In the all-pixel sequential transfer operation, the optical signal can be read after reading the reset signal, and so it is possible to perform the analog correlated double sampling (CDS) used to read the optical signal by setting the reset signal as a reference. However, rolling distortion will occur in the all-pixel sequential transfer operation.
Thus, the all-pixel simultaneous transfer operation in which distortion does not occur in principle has been developed.
The all-pixel simultaneous transfer operation is roughly divided into two modes. In the first mode that is one of two, a memory (MEM) is arranged inside a pixel circuit, and the optical signal is transferred from a photodiode (PD) to the MEM simultaneously for all pixels. Then, the optical signal is read from the MEM using the all-pixel sequential transfer operation described above.
However, the implementation of the first mode is necessary to increase the number of pixel circuits, and so the increase in the number of pixel circuits will cause reduction in the area for receiving the light incident on the PD.
Thus, as the second mode, the FD accumulation-type all-pixel simultaneous transfer operation is developed in which electric charges are simultaneously accumulated in a floating diffusion (FD) instead of MEM, and an optical signal is read from the FD by the all-pixel sequential transfer operation.
Furthermore, the FD accumulation-type all-pixel simultaneous transfer operation has two types of modes.
In the first mode, after resetting the FD, the reset signal is not read, the optical signals are transferred collectively, the optical signal is read, the same pixel is reset again by setting the read optical signal as a reference, and the difference from the reset signal is read.

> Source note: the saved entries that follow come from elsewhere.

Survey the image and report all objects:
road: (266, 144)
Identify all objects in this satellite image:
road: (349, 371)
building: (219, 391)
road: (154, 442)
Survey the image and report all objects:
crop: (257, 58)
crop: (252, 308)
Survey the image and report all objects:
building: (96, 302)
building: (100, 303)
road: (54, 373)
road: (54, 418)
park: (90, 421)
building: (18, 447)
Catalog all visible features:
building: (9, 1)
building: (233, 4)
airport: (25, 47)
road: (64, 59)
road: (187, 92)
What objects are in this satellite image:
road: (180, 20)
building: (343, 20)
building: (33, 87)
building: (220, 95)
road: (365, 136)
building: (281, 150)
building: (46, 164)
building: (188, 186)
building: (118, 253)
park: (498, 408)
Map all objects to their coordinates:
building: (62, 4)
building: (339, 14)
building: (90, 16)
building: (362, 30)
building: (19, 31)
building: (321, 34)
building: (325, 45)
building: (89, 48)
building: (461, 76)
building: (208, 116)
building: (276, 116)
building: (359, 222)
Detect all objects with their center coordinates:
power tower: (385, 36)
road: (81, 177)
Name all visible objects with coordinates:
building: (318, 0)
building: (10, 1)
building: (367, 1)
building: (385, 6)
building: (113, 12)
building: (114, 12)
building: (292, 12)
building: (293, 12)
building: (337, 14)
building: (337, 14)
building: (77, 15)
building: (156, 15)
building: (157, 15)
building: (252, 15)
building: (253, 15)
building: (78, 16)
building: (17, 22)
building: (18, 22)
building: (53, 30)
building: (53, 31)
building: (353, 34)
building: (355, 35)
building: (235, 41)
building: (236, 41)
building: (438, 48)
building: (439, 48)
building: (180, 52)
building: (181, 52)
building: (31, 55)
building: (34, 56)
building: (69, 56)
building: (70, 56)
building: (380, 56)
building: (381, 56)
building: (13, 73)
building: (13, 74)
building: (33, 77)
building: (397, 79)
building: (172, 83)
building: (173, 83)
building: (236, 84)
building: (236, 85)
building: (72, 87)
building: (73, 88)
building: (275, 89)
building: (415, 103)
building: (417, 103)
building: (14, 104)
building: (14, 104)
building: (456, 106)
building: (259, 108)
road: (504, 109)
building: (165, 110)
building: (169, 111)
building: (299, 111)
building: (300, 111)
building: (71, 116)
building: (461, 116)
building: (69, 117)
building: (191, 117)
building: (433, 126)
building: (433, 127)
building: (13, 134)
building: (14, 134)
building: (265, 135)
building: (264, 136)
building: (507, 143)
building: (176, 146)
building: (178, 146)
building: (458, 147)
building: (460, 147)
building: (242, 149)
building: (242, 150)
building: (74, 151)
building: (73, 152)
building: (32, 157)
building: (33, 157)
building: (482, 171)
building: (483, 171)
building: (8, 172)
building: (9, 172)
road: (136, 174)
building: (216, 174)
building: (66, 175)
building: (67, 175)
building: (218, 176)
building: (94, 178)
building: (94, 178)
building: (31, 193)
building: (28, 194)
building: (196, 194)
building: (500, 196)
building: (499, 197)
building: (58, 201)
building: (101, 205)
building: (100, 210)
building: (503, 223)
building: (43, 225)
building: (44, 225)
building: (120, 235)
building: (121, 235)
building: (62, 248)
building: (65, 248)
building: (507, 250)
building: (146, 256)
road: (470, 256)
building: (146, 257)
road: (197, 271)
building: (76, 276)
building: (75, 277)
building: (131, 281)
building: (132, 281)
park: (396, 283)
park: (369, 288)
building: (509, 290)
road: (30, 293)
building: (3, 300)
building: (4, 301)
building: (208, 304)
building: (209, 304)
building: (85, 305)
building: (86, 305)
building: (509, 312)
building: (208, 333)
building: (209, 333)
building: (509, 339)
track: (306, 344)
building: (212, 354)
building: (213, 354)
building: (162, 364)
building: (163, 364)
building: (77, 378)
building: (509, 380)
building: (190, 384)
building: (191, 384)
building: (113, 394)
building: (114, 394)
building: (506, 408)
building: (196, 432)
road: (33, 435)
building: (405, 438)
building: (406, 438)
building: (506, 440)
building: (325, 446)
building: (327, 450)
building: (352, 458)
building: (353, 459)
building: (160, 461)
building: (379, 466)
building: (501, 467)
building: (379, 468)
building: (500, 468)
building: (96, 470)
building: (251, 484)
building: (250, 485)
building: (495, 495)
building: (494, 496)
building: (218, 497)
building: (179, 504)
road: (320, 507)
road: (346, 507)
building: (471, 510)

In this first mode, the analog CDS can be performed. However, the kTC noise (noise that changes every reset and its value is proportional to the square root of kTC, where k is Boltzmann's constant, T is temperature, and C is capacitance) of the pixel fails to be removed in principle, and so different noise signals will be superimposed on both the optical signal and the reset signal.
In addition, in the second mode, the reset signals of all the pixels are read, are stored in the frame memory, and are exposed. Electric charges are accumulated by the PD using photoelectric conversion and then are transferred simultaneously from the PD to the FD. The optical signal is read from the FD by the all-pixel sequential transfer operation.
In this second mode, although the frame memory is necessary, the analog CDS can be performed, and the same kTC noise is included in each of the reset signal and the optical signal, so it is possible to cancel out the kTC noise by the analog CDS, as compared with the first mode.
However, in the all-pixel sequential transfer operation, the reset signal serving as a reference is read after reading the optical signal. Thus, in the configuration described above, an operating point serving as a reference in the column amplifier is not determined and an appropriate pixel signal is likely to fail to be output.
Thus, a technology is developed in which a circuit that generates the reference voltage is provided (refer to Patent Literature 1). In this technology, the image capturing is performed in the same sensor using the all-pixel sequential transfer operation during image capturing and using the FD accumulation-type all-pixel simultaneous transfer operation during the auto exposure (AE) or auto focus (AF), which is based on the reference voltage that is output from the circuit.
In other words, in the FD accumulation-type all-pixel simultaneous transfer operation, a signal serving as a reference at the time of resetting is read after reading the optical signal. Thus, in the description of Patent Literature 1, the column amplifier operation can be achieved by outputting a fixed reference voltage using the circuit that performs the auto-zero (AZ) operation.